It has been found desirable to convert the information in a film, such as an x-ray film, to an electrical signal to allow the information to be stored in a computer. For this purpose, systems have been developed which read the information in a film and convert the information to digital signals for storing in a computer. A problem in digitizing film is that the film has regions with high optical density (low transmittance) and regions with low optical density (high transmittance). The regions with high optical density must be measured with great accuracy. This puts extreme requirements on the dynamic range of the system being used to do the digitizing. Dynamic range is defined as the ratio of the largest transmittance signal which can be handled by the system to the noise in transmittance near zero. The dynamic range is limited by the number of electrons which can be held in each detector pixel, by the noise in the detector read out means, and by the resolution of the analog-to-digital (A/D) converter utilized in the system to convert the signal from the detector to digital form. For example, in the scanning of radiographic film, the density range in this type of film is roughly 3.5 (a transmittance range of 1.0 to 0.0003). Also, it is generally felt that a signal-to-noise ratio greater than 15:1 is required at the maximum density. This translates to a dynamic range requirement of 50,000. Such a dynamic range is not possible with most standard detectors.
One approach which has been suggested to provide a large dynamic range is described in the article of R.M. Rangayyen et al. entitled "Expanding the dynamic range of x-ray vidodensitometry using ordinary image digitizing devices", published in APPLIED OPTICS, Vol. 23, No. 18, Sep. 15, 11964, pages 3117-3120. The article teaches reading the image twice, once at high density, and a second time at a lower density. The digital information from the two readings is combined to calculate a resulting image with a wide dynamic range. This article describes carrying out the method using a TV camera tube as the detector. Also, the device is operated in the usual area detector mode, with the film and detector being stationary. This technique suffers from the poor resolution and noise performance of the TV camera tube, and the tendency of the tube to bloom around regions of high transmittance.

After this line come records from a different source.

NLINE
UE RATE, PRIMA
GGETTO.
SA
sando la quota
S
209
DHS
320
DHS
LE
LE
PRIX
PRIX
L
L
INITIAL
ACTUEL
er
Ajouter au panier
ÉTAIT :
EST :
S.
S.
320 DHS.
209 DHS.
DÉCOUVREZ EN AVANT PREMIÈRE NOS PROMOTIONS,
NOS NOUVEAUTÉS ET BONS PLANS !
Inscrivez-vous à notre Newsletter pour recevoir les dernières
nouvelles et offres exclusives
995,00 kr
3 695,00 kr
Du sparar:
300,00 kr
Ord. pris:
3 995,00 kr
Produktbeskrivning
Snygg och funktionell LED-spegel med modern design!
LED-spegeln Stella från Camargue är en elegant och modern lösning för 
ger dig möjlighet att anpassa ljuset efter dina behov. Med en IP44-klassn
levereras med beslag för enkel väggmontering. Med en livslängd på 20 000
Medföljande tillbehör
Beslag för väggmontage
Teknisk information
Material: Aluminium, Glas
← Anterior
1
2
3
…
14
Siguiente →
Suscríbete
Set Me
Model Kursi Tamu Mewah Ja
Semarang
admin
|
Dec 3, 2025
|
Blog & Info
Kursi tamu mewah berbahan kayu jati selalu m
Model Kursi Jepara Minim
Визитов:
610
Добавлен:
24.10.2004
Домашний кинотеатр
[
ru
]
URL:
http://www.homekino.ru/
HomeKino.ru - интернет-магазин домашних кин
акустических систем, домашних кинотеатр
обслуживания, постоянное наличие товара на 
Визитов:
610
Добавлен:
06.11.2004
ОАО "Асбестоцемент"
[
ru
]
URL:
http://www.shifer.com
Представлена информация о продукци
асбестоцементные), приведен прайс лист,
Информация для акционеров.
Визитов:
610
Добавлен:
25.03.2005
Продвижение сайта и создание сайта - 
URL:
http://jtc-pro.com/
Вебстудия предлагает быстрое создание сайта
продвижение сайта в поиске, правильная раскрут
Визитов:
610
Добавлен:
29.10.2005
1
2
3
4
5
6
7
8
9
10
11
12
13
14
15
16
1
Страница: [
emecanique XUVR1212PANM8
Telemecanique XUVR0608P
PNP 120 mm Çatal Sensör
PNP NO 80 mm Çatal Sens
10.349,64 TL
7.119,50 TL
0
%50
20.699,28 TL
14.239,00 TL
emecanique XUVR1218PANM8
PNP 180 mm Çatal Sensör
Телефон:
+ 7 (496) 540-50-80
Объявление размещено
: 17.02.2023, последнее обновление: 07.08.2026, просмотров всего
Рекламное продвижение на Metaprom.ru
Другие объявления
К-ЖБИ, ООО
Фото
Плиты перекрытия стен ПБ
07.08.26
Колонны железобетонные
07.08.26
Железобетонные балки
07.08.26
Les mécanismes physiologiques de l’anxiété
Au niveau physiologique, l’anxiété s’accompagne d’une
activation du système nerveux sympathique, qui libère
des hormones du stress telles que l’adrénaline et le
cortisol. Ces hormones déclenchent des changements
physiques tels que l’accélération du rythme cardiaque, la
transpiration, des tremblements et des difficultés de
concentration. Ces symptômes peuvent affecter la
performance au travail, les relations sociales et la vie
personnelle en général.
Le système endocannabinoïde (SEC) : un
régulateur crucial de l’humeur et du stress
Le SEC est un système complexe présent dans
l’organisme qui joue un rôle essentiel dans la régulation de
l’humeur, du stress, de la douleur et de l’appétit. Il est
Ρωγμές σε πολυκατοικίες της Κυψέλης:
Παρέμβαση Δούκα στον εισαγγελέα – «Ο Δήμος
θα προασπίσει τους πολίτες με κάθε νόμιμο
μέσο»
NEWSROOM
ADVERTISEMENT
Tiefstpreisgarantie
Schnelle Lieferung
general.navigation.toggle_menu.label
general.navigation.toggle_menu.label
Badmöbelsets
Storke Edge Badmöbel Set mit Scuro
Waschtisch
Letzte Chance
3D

Another approach is described in U.S. Pat. No. 5,034,825 (Ejiri et al.), issued Jul. 23, 1991, entitled "High Quality Image Sensor". The method described in this patent, like the method described in the Rangayyan et al. article, reads the image twice, one at a high density and a second time at a low density. The method of this patent has the advantage that it uses a solid state charge-coupled device (CCD) scanner as the detector. However, the method of this patent requires the film to be passed across the detector twice. This slows down the overall process, and there can be registration problems in moving the film across the detector a multiple of times.
It is desirable to be able to relatively rapidly read information on a film with regions of different optical densities and convert the information to an electrical signal.